Narratives of Dress

Sarah Liggera ’17
Contributing Writer

Over the years, dress has become a language in and of itself: a way of expressing yourself as a person, your beliefs, your interests. When I came out, the first thing I did, no matter how shallow it may seem, was cut my hair, change my wardrobe and buy some cologne. My clothing did not define me or change who I was, but, like painting  or poetry, acted as a convenient mode of expression. This is not unique to me as an individual, or me as a queer person. The role of dress as a means of expression is common throughout various cultures.

The patterns of dress have become indicative of an environment as a whole, of progression, and of change. In the rebellious ’60s, men and women alike grew out their hair and dyed their shirts, their clothing expressing their dissent with the  mainstream conservative culture of the ’50s. And just as the 1920s flapper style of New Englanders influenced the culture and societal perception of women, dress has had a similarly influential role here at Smith College.

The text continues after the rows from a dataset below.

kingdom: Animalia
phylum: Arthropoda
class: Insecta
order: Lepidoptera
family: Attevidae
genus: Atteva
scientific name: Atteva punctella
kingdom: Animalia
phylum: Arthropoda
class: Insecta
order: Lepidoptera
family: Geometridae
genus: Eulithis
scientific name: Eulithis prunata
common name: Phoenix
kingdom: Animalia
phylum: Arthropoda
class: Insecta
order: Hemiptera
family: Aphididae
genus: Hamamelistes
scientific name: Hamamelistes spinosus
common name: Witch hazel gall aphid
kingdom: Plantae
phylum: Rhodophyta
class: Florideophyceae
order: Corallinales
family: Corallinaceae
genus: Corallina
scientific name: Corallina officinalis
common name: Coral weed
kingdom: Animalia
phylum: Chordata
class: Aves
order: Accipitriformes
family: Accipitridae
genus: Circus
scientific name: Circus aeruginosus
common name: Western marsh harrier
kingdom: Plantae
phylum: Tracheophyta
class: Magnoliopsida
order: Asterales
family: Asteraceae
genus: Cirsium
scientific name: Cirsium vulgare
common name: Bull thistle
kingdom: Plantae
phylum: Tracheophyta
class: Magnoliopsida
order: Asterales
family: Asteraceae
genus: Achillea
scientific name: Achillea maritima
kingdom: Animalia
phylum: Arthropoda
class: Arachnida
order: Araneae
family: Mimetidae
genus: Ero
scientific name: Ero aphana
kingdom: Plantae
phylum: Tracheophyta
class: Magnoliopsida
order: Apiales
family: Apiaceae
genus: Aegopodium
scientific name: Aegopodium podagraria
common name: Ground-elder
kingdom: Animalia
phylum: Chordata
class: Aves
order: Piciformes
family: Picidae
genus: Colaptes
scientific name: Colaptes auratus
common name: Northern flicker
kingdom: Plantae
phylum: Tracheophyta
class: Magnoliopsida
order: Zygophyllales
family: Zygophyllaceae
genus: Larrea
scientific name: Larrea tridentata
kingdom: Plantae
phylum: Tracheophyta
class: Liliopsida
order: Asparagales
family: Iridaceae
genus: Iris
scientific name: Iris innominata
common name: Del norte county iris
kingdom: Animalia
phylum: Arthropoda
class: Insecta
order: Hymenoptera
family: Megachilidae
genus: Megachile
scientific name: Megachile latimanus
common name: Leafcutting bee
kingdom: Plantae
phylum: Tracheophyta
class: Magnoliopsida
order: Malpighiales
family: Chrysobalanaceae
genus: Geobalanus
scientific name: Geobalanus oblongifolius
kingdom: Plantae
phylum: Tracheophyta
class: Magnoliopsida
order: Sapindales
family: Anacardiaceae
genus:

The intention of “Narratives of Dress: What Can a Garment Say?” is to analyze and discuss how the mode of dress has influenced and informed the Smith curriculum. During this two-day symposium, Smith faculty will lead a discussion about the work of a variety of Smith alumnae from across the United States and the United Kingdom, as well as outside experts from a wide spectrum of fields. Presentations include topics such as “Social Dressing and Conventions of Dress,” “What a Single Garment Can Say,” and “Finding History in Closets and Drawers.” With representations of diverse disciplines, from American Studies to history and literature, Smith students will be exposed to a wide range of perspectives and will have the unique ability to become a part of the historical archives.

“Smith’s campus itself will become a site for displaying dresses, shoes and other interesting articles of clothing … With archive photographs and museum vitrines stationed throughout the College, students will be asked to participate in this celebration of dress by submitting photographs of themselves in ‘typical’ student attire. These images will be compiled and stored in the Smith archives for use by future scholars of dress,” reads the Smith page describing the event.

“Narratives of Dress” represents a chance to not only learn about history, but also to become a part of it – the subject of future academic study.

The symposium will be held on Nov. 1 and 2 and is hosted by Smith College itself. The event is free, but interested parties are requested to register by Friday, Oct. 25, through the Smith website.